Monday, November 7, 2011
Painting is Always About Experience
Here’s what I learned about painting yesterday -in order of their occurrence:
1. Cheap spray guns need more attention. My $9.99 Harbor Freight gun leaked at the cup-gun fitting until I put Teflon tape on the threads. At that point there were already dripped on the roof.
2. When parts don’t seem to fit right, DON’T use them. The inline air-dryer didn’t want to screw on to the end of the regulator tightly, but I used it anyway. Well, I used it until it popped off and the end of the air hose went all writhing-wild-snake on me. Thank God (and I’ll be using that line again) it didn’t hit the car.
3. There’s going to be one bug that didn’t get the keep-out-of-the-garage memo. After the second coat of color, I discovered a stink bug stuck in the middle of the roof after he’d gone for a nice little 2 foot walk (tiny footprints in the paint). I picked him off and I think the subsequent coats erased any evidence of his existence.

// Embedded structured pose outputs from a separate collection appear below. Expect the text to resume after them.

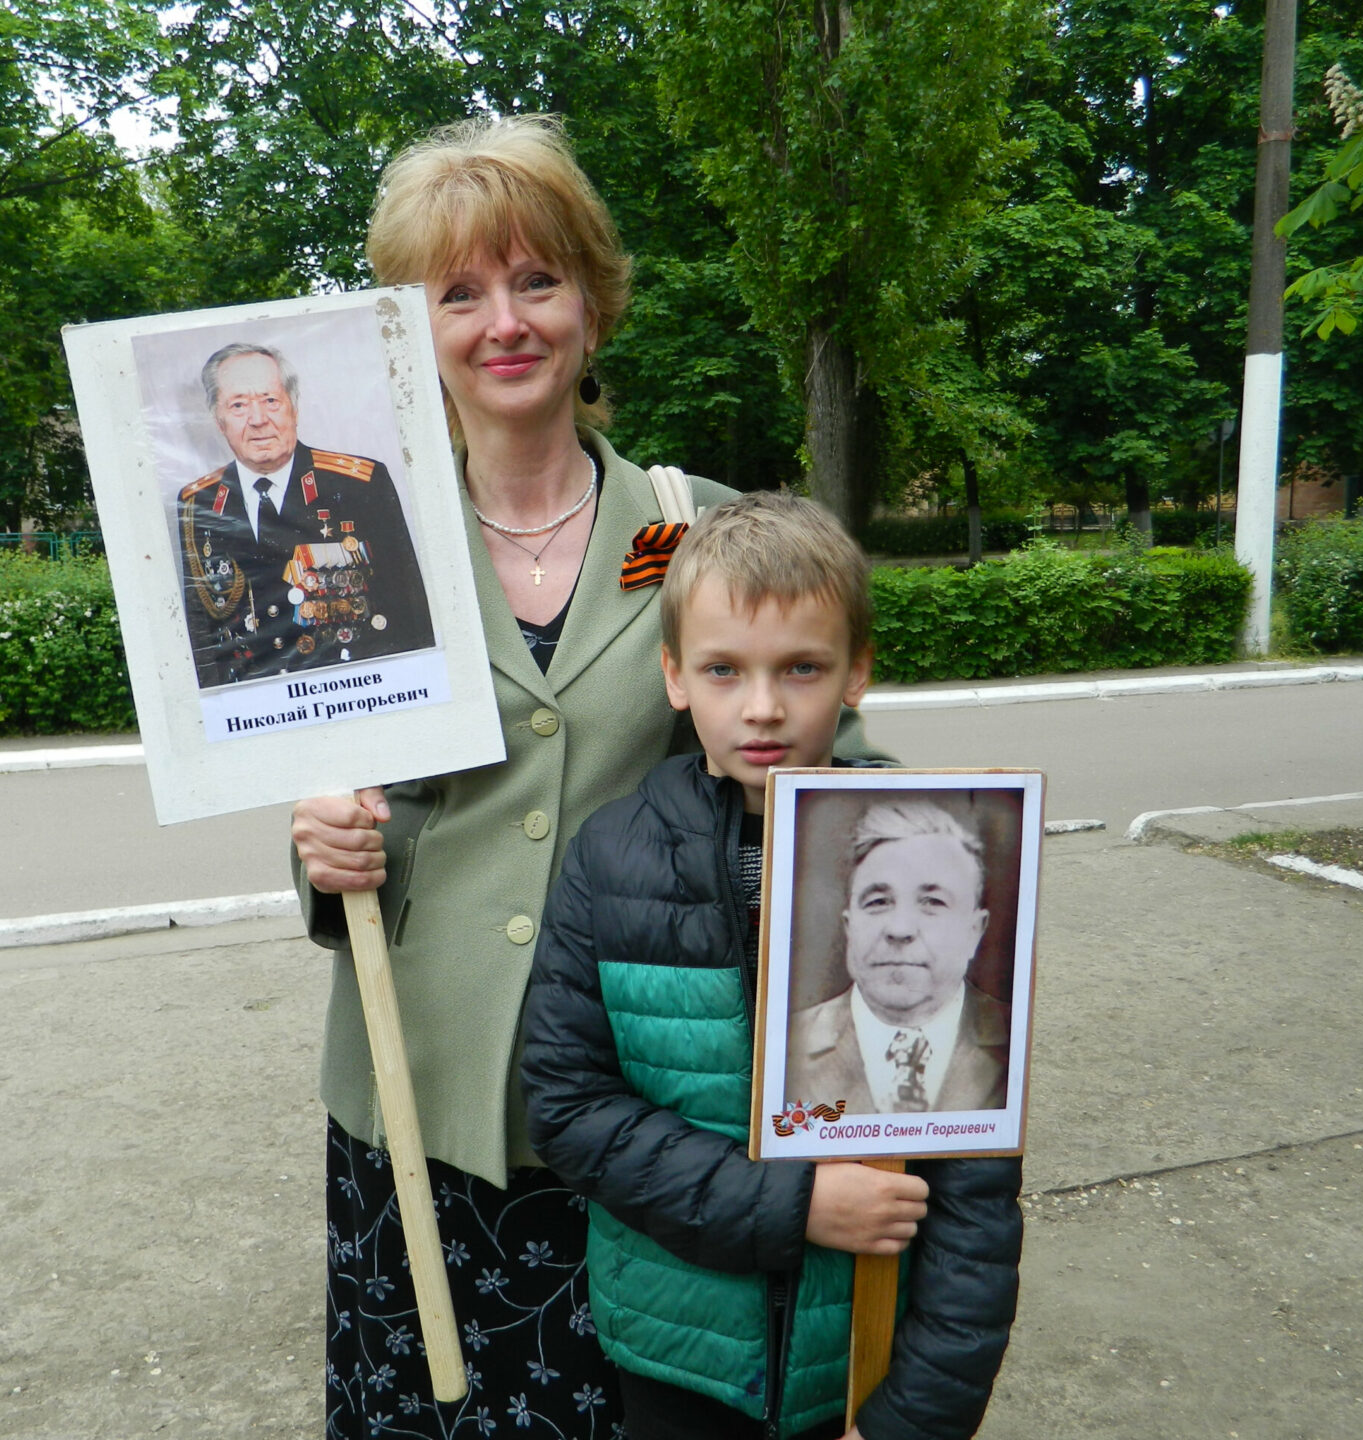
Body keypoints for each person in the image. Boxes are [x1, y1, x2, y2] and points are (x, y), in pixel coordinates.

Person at [288, 118, 880, 1438]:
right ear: (410, 329)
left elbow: (809, 759)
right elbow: (326, 774)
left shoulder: (697, 527)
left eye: (537, 281)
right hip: (417, 1092)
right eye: (460, 293)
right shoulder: (350, 543)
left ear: (592, 304)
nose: (504, 321)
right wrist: (320, 850)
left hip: (642, 1105)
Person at [521, 491, 1023, 1440]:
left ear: (856, 673)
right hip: (680, 1357)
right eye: (723, 669)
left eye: (801, 668)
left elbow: (977, 1195)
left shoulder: (941, 858)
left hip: (863, 1358)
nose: (762, 707)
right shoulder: (612, 857)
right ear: (674, 676)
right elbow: (570, 1107)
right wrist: (794, 1205)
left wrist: (916, 1414)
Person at [176, 342, 433, 687]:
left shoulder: (360, 484)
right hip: (251, 703)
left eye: (270, 400)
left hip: (354, 687)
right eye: (238, 405)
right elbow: (199, 629)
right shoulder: (198, 502)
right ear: (218, 420)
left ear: (293, 407)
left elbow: (410, 610)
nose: (257, 420)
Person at [787, 801, 1012, 1114]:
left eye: (933, 902)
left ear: (975, 930)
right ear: (849, 926)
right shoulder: (785, 1045)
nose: (900, 929)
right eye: (878, 901)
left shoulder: (1015, 1039)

4. Don’t close the trunk lid by slamming it; physics comes into play. The air being forced out will cause a flap of masking paper to flip over and onto the wet paint causing you to scream obscenities as you carefully peel it off. That one hurt.
5. Never, never, never grab the paint gun without first putting the lid on the paint cup. Thank God (told you I’d need that again) I hadn’t put the doors on before painting because the masking paper in the driver’s door opening was splattered. And so was the bottom of the door opening and part of the side of the car behind the opening. I carefully wiped off the excess paint and then wiped the tears from my eyes (not with the same rag fortunately). I was so angry I was nearly crying.

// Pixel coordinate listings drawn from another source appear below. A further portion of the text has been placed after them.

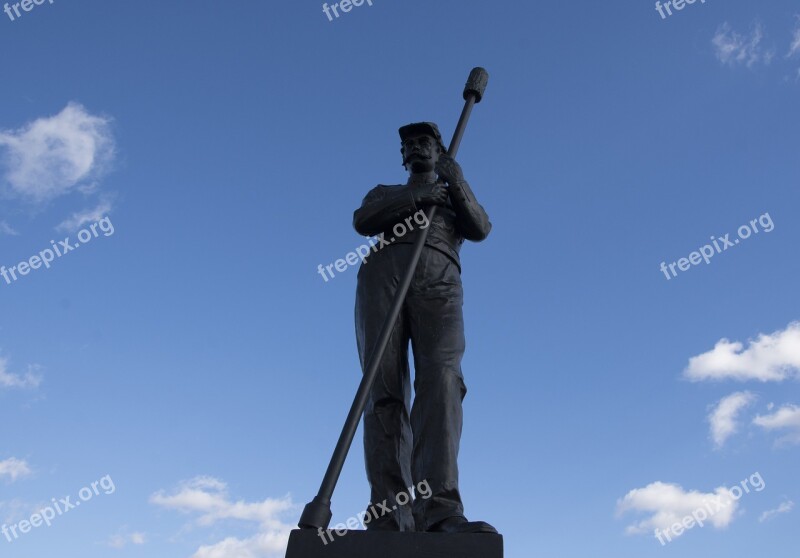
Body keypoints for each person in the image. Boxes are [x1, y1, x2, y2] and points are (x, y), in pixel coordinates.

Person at [353, 122, 496, 534]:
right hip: (384, 276)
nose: (416, 147)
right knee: (383, 390)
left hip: (439, 279)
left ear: (438, 150)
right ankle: (388, 513)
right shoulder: (385, 192)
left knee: (443, 381)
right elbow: (364, 220)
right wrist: (418, 195)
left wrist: (457, 182)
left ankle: (439, 510)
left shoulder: (453, 193)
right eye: (409, 144)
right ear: (402, 156)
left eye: (425, 142)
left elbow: (481, 228)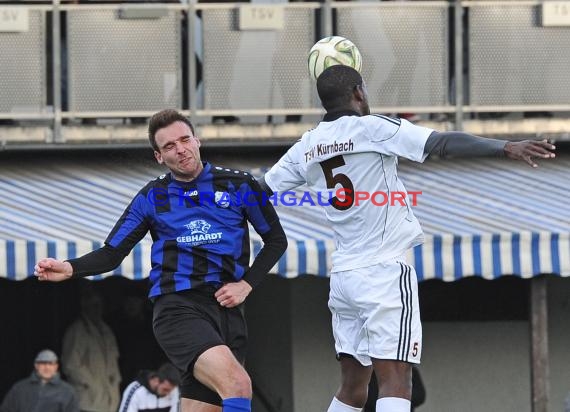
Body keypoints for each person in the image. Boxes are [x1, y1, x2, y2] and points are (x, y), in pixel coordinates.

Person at [257, 64, 556, 412]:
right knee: (397, 381)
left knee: (353, 387)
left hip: (344, 276)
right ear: (358, 93)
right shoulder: (373, 128)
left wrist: (207, 196)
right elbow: (441, 143)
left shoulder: (306, 146)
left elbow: (261, 189)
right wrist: (505, 147)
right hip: (383, 271)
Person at [35, 108, 288, 412]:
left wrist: (247, 283)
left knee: (210, 407)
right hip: (178, 309)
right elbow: (112, 252)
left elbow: (276, 240)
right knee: (238, 384)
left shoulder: (241, 185)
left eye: (184, 139)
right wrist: (71, 267)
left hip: (228, 311)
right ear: (158, 156)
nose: (180, 149)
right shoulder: (151, 196)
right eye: (169, 146)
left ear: (198, 140)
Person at [61, 285, 122, 412]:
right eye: (94, 304)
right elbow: (70, 365)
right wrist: (92, 384)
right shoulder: (77, 330)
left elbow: (114, 361)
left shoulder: (107, 331)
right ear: (84, 304)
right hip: (86, 402)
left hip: (109, 402)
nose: (97, 309)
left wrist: (115, 382)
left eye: (99, 304)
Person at [0, 349, 79, 412]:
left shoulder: (68, 391)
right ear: (36, 365)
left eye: (51, 363)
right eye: (43, 363)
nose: (47, 367)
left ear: (56, 367)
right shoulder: (19, 388)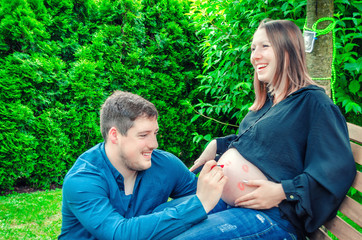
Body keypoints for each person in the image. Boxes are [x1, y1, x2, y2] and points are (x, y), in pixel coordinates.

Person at [185, 19, 356, 239]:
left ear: (288, 50)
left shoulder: (313, 103)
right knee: (162, 221)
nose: (254, 56)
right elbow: (262, 145)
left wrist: (283, 191)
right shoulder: (269, 103)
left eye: (265, 46)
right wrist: (217, 145)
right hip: (230, 203)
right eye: (253, 48)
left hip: (274, 218)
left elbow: (336, 167)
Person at [58, 91, 227, 239]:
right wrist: (200, 205)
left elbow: (213, 198)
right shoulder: (82, 180)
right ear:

6. You can never have enough lighting. Bad lighting caused me to miss spots on the lower front and rear valances. Fortunately, I caught them in time and was able to fill in. what I didn’t catch was how badly I’d shot the passenger’s door. This didn’t come to light until I was removing the masking. I truly don’t know how this could have been so badly missed. As it is, I need to let it cure fully, sand off the clear, re-shoot primer, sand, and reshoot color and clear. Who knows how well the door will match the rest of the car now. A real pisser, but a door is smaller than a hood.
Backing up a little, Saturday afternoon was spent sanding the primer and that went well. I also prepped the garage before rolling Ringo back into position for the next day’s spraying. That included staging the tool chest and some other larger items by the door. Sunday morning, as soon as I got home from church, I moved all the staged stuff to the driveway, closed the doors, and lit my three kerosene heaters. I knew the ventilating air coming in the from the outside would be about five degrees shy from the 60 degrees I wanted, so the heaters would hopefully heat up the car and walls so radiant heat would make up the difference. By the time I’d changed into my painting togs, wetted the floor, and wiped down the car, it was quite toasty. So, with the fan in place and running, I donned my stylish hood, respirator, and gloves and mixed up the first batch of Black Cherry Pearl.
That’s when the learning experiences began as described above.
I started shooting around 1:30 and finished around 5. Then, after a few hours wait, I pulled off the masking. Having to sand and re-shoot the door will set me back a couple days, but hopefully I can pull it off in a few evenings.